Edith sprang forward, and took both his hands, with the tears rolling over her cheeks.
"God will prevent it," she said, earnestly. "I have faith in Him. He will deliver us in our utmost need. He provided the Patriarch with an offering, and spared his son. He will find us a means of escape if we but trust in Him."
"Miss Edith," replied Woodchuck solemnly, "He may, or He may not, according to His good pleasure; but of this I am certain, that, though Christ died for our transgressions, we have no right to see any one else suffer for our doings.
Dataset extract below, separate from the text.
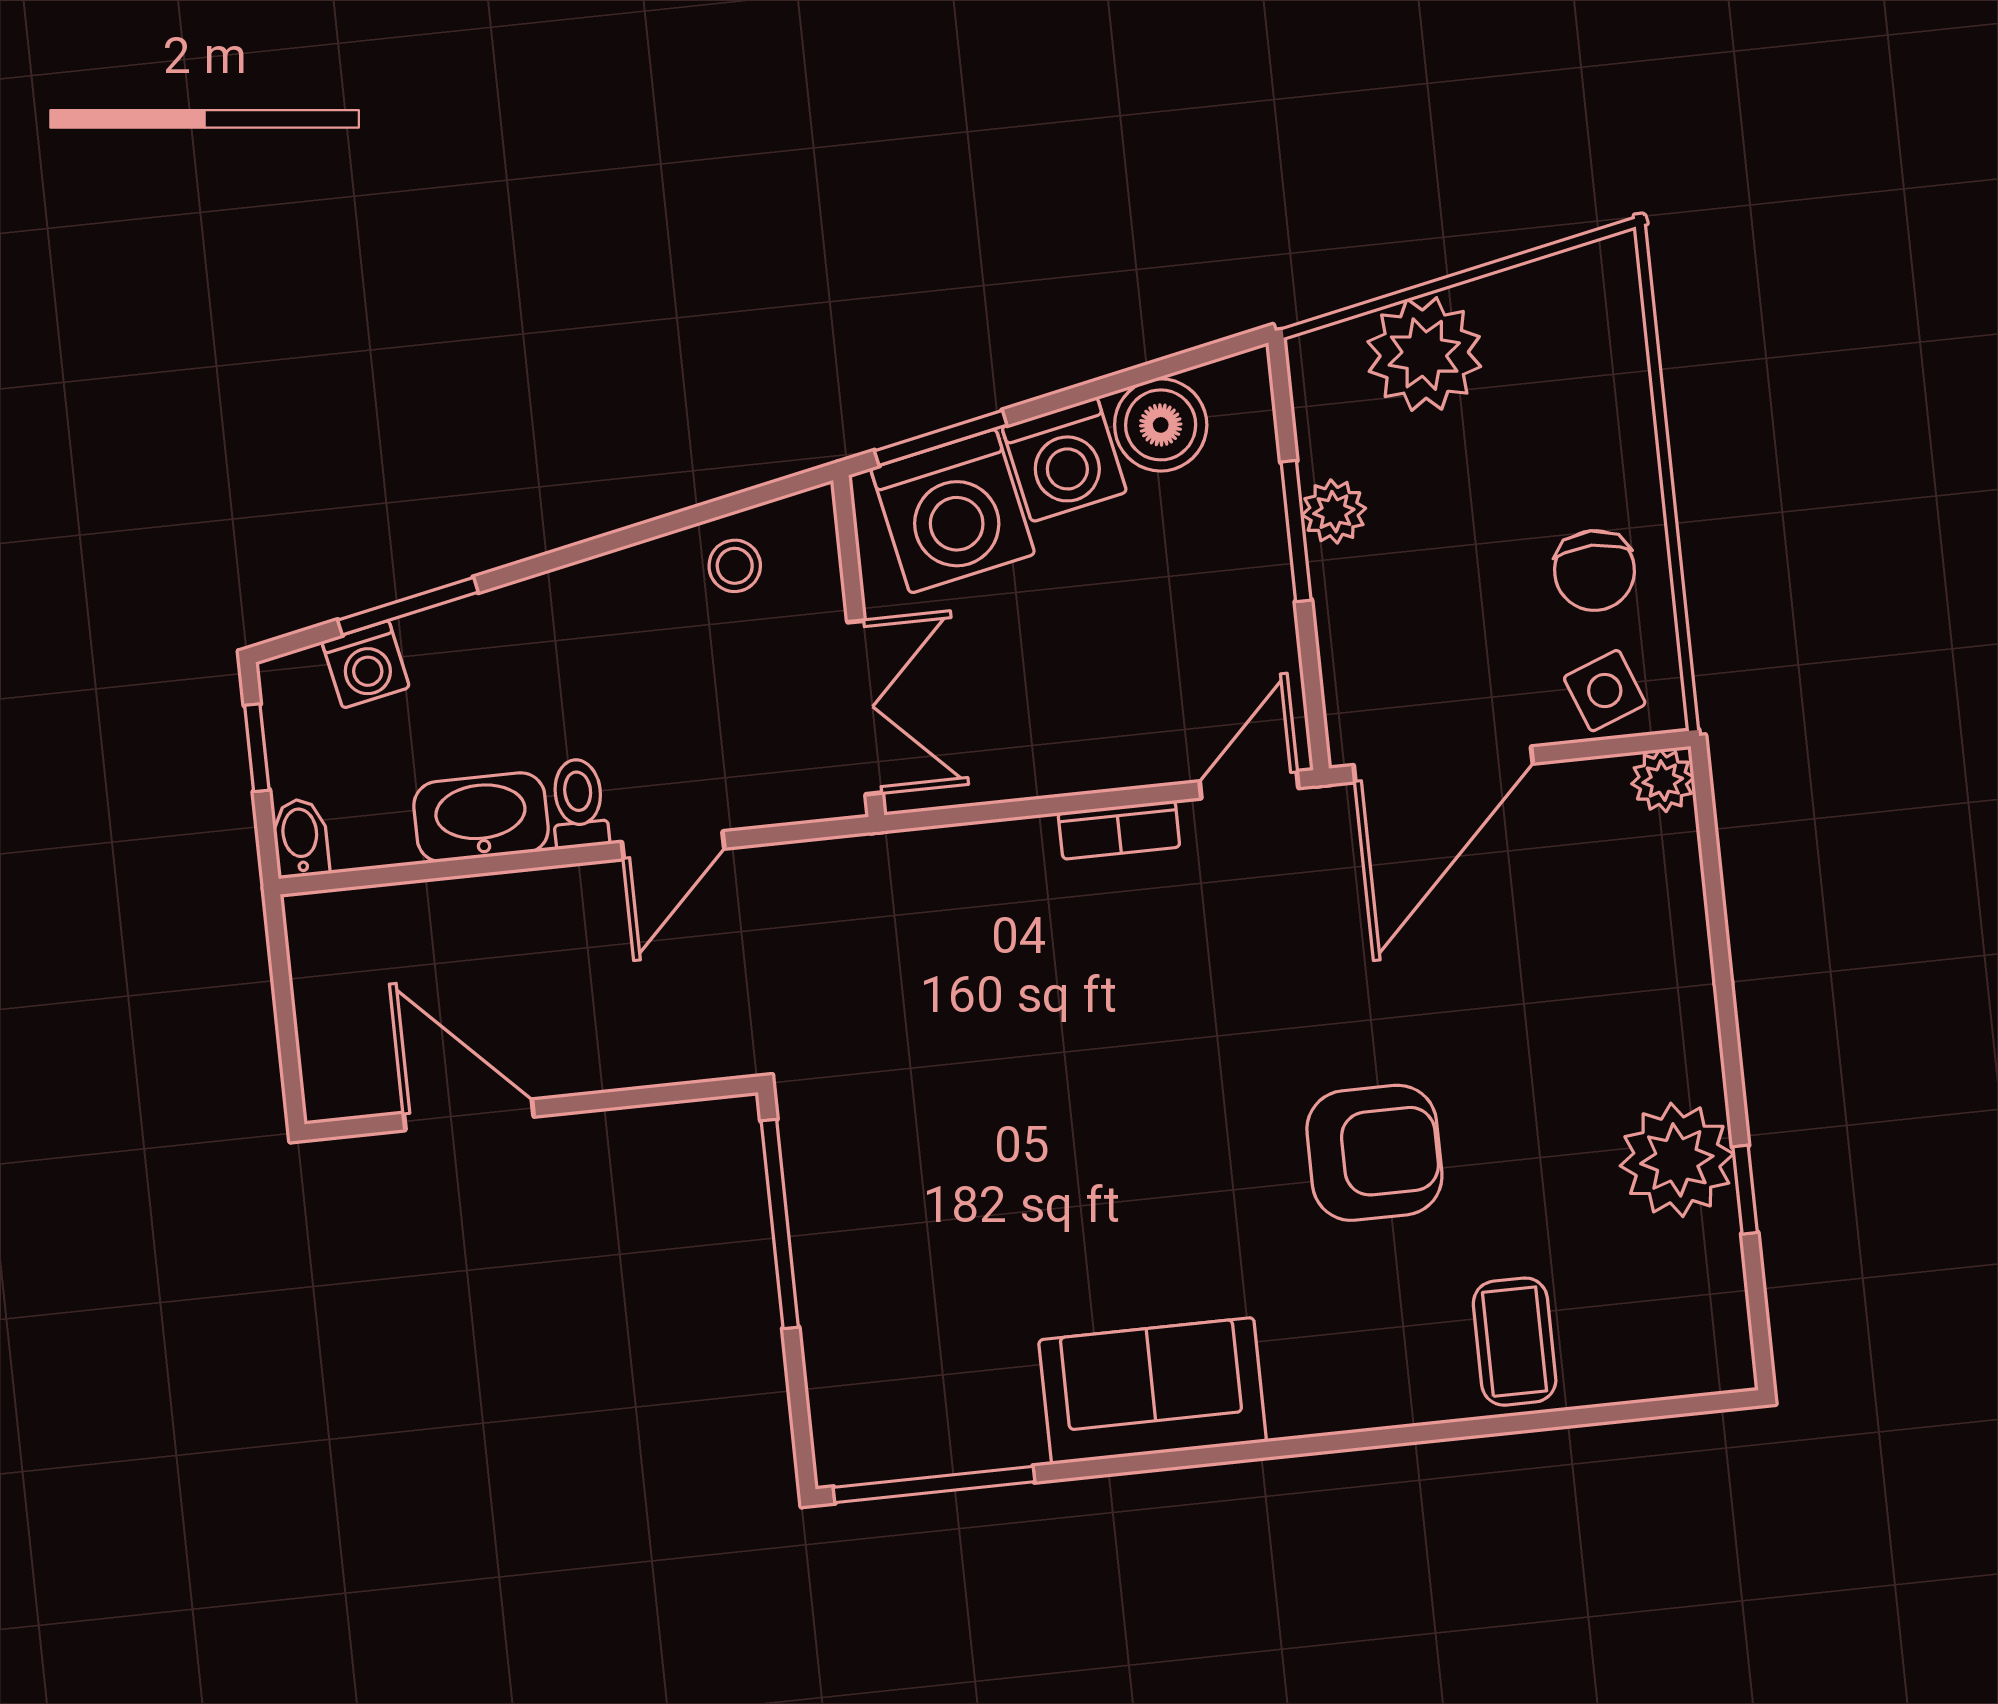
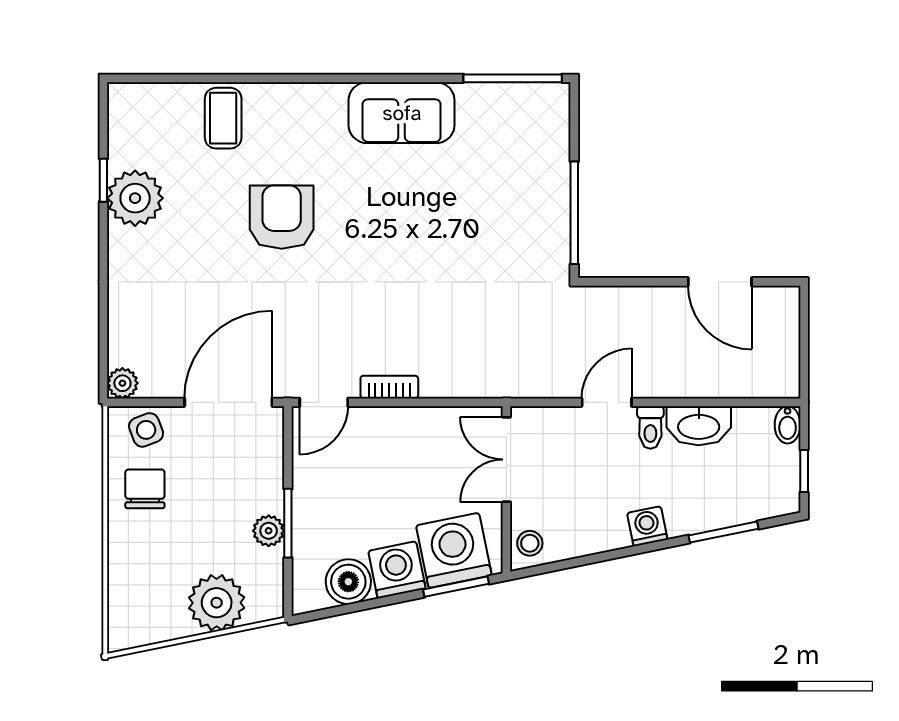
stool: (735, 566) -> (530, 543), moved
washing machine: (366, 664) -> (647, 526), moved
armchair: (1374, 1153) -> (282, 217), turned 90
I have read my Bible a great deal up there on the hill-side lately--more than I ever did before, since I was a little boy--and I'm quite certain of what I'm about. It has been a comfort and a strength to me. It's all so clear--so very clear. Other books one may not understand--one can't misunderstand _that_--unless one tries very hard. And now, pray let us have an end o't here. My mind is quite made up. There is no use in saying a word more."
All the rest were silent, and Edith left the room, with: the large tears falling down her face.